Ohio Parole Board recommends condemned killer be spared


COLUMBUS (AP) — A condemned killer set for execution next month should be spared after questions raised about discrepancies in the case and the fairness of the trial, the Ohio Parole Board ruled today.

The board recommended 6-4 in favor of clemency for death row inmate William Montgomery, who is scheduled to die April 11 for the 1986 shooting of Debra Ogle during a robbery in the Toledo area. Republican Gov. John Kasich has the final say.

The board concluded commutation of Montgomery's sentence to life without the possibility of parole is warranted.

The majority recommending clemency noted two jurors said after the trial that they had difficulty understanding the law and how to apply it, and one juror was permitted to remain on the jury despite exhibiting "troubling behavior and verbalizations" that raised a question over her fitness.
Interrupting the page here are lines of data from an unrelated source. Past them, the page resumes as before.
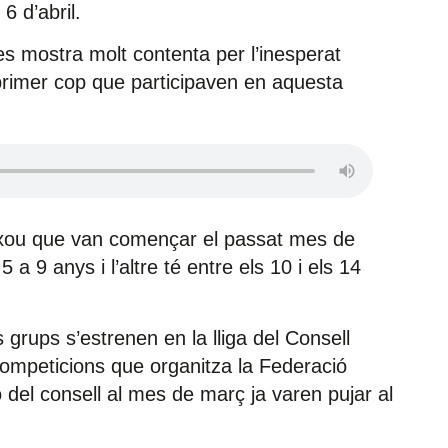
6 d’abril.
 es mostra molt contenta per l’inesperat
 primer cop que participaven en aquesta
 xou que van començar el passat mes de
 9 anys i l’altre té entre els 10 i els 14
 grups s’estrenen en la lliga del Consell
ompeticions que organitza la Federació
 del consell al mes de març ja varen pujar al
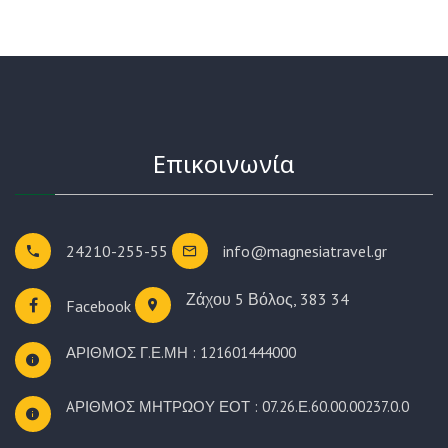
Επικοινωνία
24210-255-55
info@magnesiatravel.gr
Ζάχου 5
Βόλος, 383 34
Facebook
ΑΡΙΘΜΟΣ Γ.Ε.ΜΗ : 121601444000
AΡΙΘΜΟΣ ΜΗΤΡΩΟΥ ΕΟΤ : 07.26.Ε.60.00.00237.0.0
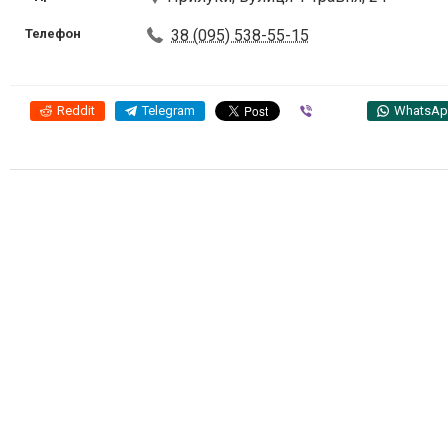
Телефон
38 (095) 538-55-15
Reddit
Telegram
Viber
WhatsA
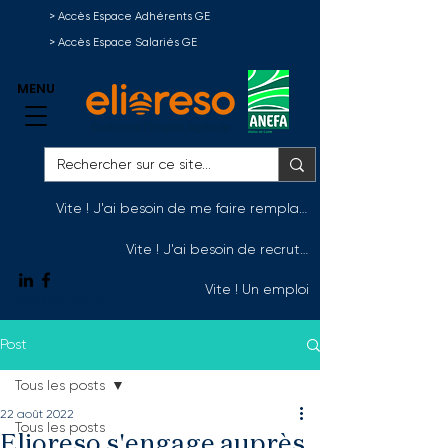
> Accès Espace Adhérents GE
> Accès Espace Salariés GE
MENU
Vite ! J'ai besoin de me faire remplacer
Vite ! J'ai besoin de recruter
Vite ! Un emploi
Nous contacter
Post
Tous les posts
22 août 2022
Tous les posts
Elioreso s'engage auprès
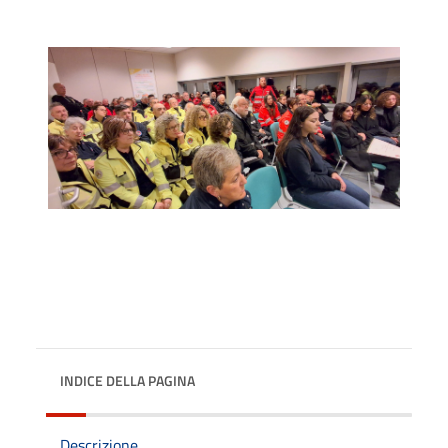
INDICE DELLA PAGINA
Descrizione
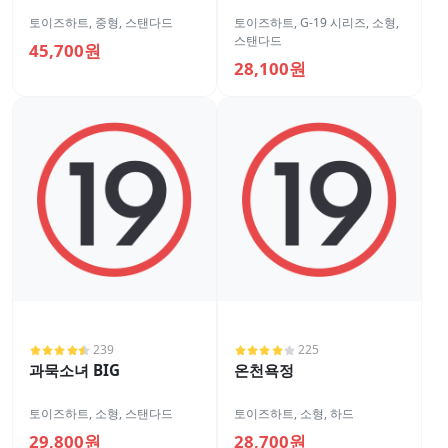
토이즈하트
,
중형
,
스탠다드
토이즈하트
,
G-19 시리즈
,
소형
,
스탠다드
45,700원
28,100원
239
225
과묵소녀 BIG
온천욕정
토이즈하트
,
소형
,
스탠다드
토이즈하트
,
소형
,
하드
29,800원
28,700원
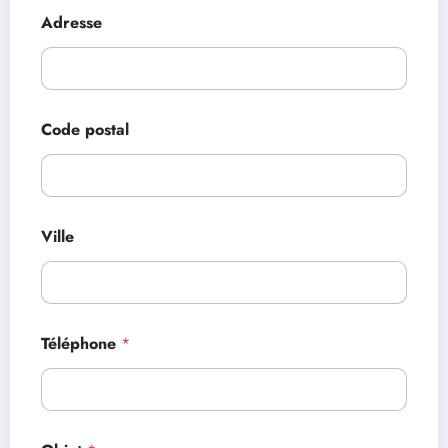
Adresse
Code postal
Ville
Téléphone
*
The majority also noted concern that a police report in which witnesses said they saw Ogle alive four days after Montgomery is alleged to have killed her was never presented to the defense.

A federal judge and a panel of the 6th U.S. Circuit Court of Appeals ruled Montgomery deserved a new trial based in part on the missing report. But the full 6th Circuit rejected that argument. The witnesses later said they mistook Ogle's sister for the missing woman.

"The failure to disclose that report coupled with the issues described above relative to Montgomery's jurors raise a substantial question as to whether Montgomery's death sentence was imposed through the kind of just and credible process that a punishment of this magnitude requires," the recommendation stated.